Scans.

Get used to it.

Cancer treatment means lots of scans, it’s just a fact of life.  I usually get a CT scan every 6 to 9 weeks, but different doctors have different needs.

In the course of treatment, I had ultrasounds, radiotherapy planning scans and even, because I was really lucky? I had some nuclear medicine, and that really is something I don’t ever need to do again.

CT scans with contrast

These are a really important part of cancer treatment, and as far as I can see are used almost universally to see what’s going on inside your body. They can quickly and accurately tell where disease is and where to target treatment.  It’s also a key part of surveillance for the recurrence of cancer once the treatment has finished. Even when I’m in remission, I get a scan every 3 months.

Before any CT scans take place, I have blood tests to check kidney function and general fitness to take the contrast dye. This is usually done the same day in the hour before the scan.

Breath in… and out.

I just put a gown on for the scan and have a small cannula put in my arm where the contrast dye is injected.  Top tip: make sure you’re well hydrated and that your veins are nice and plump.  I’ve got some tricks that work for me which you can read about elsewhere on the site, the key thing is water though.

You lay on the bed and the big doughnut part of the machine scans around you. (that’s donut for our American audience) You breath in, hold it, and breath out a couple of times. When the dye is injected it can feel warm. It makes the whole scrotal area warm and fizzy, and you might even feel like you’ve wet yourself.  You probably haven’t.

It’s a really quick process, and you’re usually done in a couple of hours start to finish.  I always find the most frustrating part to be the waiting for results, as a big team of experts tend to want to look at things case by case.  In the future, we’ll probably do this kind of thing with AI, and the machine will just give you an all clear or a referral to a human.  Until then, we wait.

CT scans are also used to plan radiotherapy treatment. The consultant will put a plan together for the area to be targeted. How wide, how deep and at what angle and I got a couple of tiny tattoos to make sure everything stays where it should.  In my case, my tattoos were re-done every few days anyway!

Ultrasounds, and ultrasound guided aspirations/biopsies

Ultrasounds are lovely.  Cold gel, a small scanner like you beep barcodes with and you get to look at everything on a screen.  If there’s nothing suspicious, you pull your trousers up and go home.

If there is something suspicious or abnormal, then doctors will usually want to take a sample. The ultrasound is then used to guide a needle into the area, which then scrapes around a tiny thing like a lymph node.
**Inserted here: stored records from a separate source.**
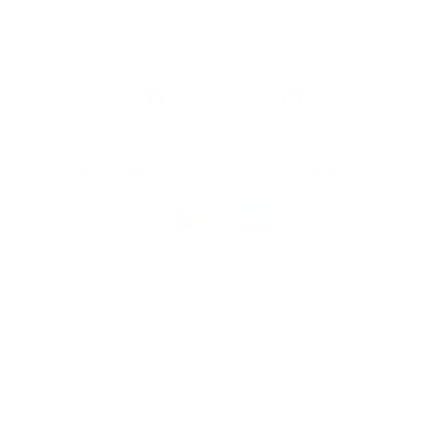
Snel naar
Volg
Argenta
op
Blijf op de hoogte via onze nieuwsbrief
Download
de
Argenta-
app
© 2026 Argenta
Juridische informatie
Privacy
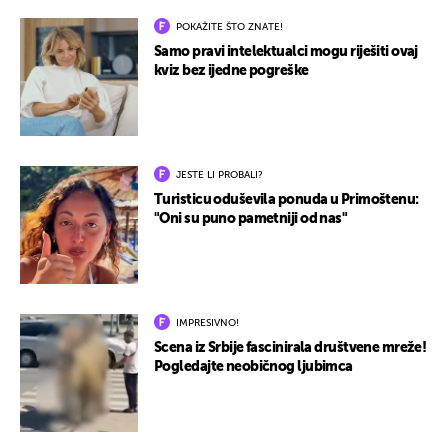
POKAŽITE ŠTO ZNATE!
Samo pravi intelektualci mogu riješiti ovaj
kviz bez ijedne pogreške
JESTE LI PROBALI?
Turisticu oduševila ponuda u Primoštenu:
"Oni su puno pametniji od nas"
IMPRESIVNO!
Scena iz Srbije fascinirala društvene mreže!
Pogledajte neobičnog ljubimca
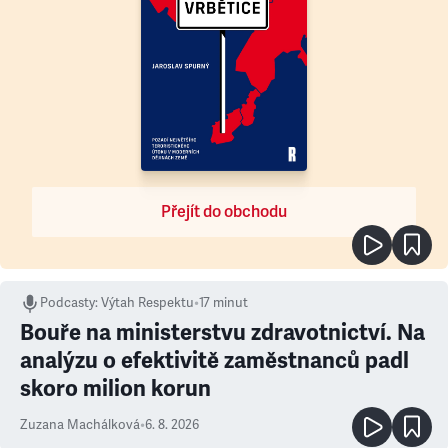
Přejít do obchodu
Podcasty
:
Výtah Respektu
•
17 minut
Bouře na ministerstvu zdravotnictví. Na
analýzu o efektivitě zaměstnanců padl
skoro milion korun
Zuzana Machálková
•
6. 8. 2026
Tissue samples are taken and sent off to the lab to look for any signs of disease. 

The needle that goes in your groin is long, so I was dosed up with a local anesthetic. Whilst you’re aware of a long needle in your groin, it’s painless.

Nuclear medicine

Wow.  So, this kind of scanning is a completely different animal entirely. It’s used for staging, to look for sentinel lymph nodes, so the surgeons know what they need to take out.

Sentinel nodes are like master lymph nodes. The information gained by removing and testing them gives doctors an idea as to the direction and extent of spread.  It’s a big part of staging cancer.
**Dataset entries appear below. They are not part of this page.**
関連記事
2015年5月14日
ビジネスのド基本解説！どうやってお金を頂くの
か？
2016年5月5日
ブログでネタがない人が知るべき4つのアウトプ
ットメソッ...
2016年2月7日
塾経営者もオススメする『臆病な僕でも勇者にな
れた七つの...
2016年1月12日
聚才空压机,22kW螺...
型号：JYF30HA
The process is difficult, as I suspect the penis is just a difficult thing to work with. 

My penis was wrapped in a thick gauze and soaked in anesthetic. I would wait for a while, maybe half an hour and then it’s soaked again.  When everyone’s content that it’s numb, I laid down in the scanning room.
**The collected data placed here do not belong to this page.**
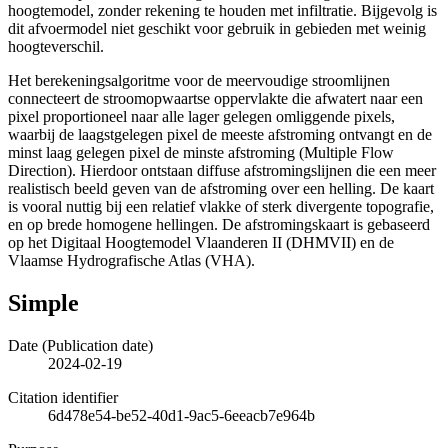
hoogtemodel, zonder rekening te houden met infiltratie. Bijgevolg is
dit afvoermodel niet geschikt voor gebruik in gebieden met weinig
hoogteverschil.
Het berekeningsalgoritme voor de meervoudige stroomlijnen
connecteert de stroomopwaartse oppervlakte die afwatert naar een
pixel proportioneel naar alle lager gelegen omliggende pixels,
waarbij de laagstgelegen pixel de meeste afstroming ontvangt en de
minst laag gelegen pixel de minste afstroming (Multiple Flow
Direction). Hierdoor ontstaan diffuse afstromingslijnen die een meer
realistisch beeld geven van de afstroming over een helling. De kaart
is vooral nuttig bij een relatief vlakke of sterk divergente topografie,
en op brede homogene hellingen. De afstromingskaart is gebaseerd
op het Digitaal Hoogtemodel Vlaanderen II (DHMVII) en de
Vlaamse Hydrografische Atlas (VHA).
Simple
Date (Publication date)
2024-02-19
Citation identifier
6d478e54-be52-40d1-9ac5-6eeacb7e964b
Then, the magic happens. My weary penis was injected 6 times with a radioactive liquid, through the shaft, with a small sharp needle.  Some of the injections don’t hurt at all, sometimes it’s eye wateringly painful. 

More so around the frenulum, the fun zone, where the banjo is played.  But the pain doesn’t last.

Then, the scanning starts and I watched on a screen where the lymphatic fluid flows. Or, in my case where it only half flowed. I already had a block dissection of the inguinal nodes on the other side of my groin. That side was blank on the screen

All the important bits are then marked up, and the radioactive substance stays in your body for 24-48 hours. I stayed overnight in a hotel and had the surgery next day to remove the nodes.

My urine was blue or green for a few days, I just had to drink lots of water to flush it out.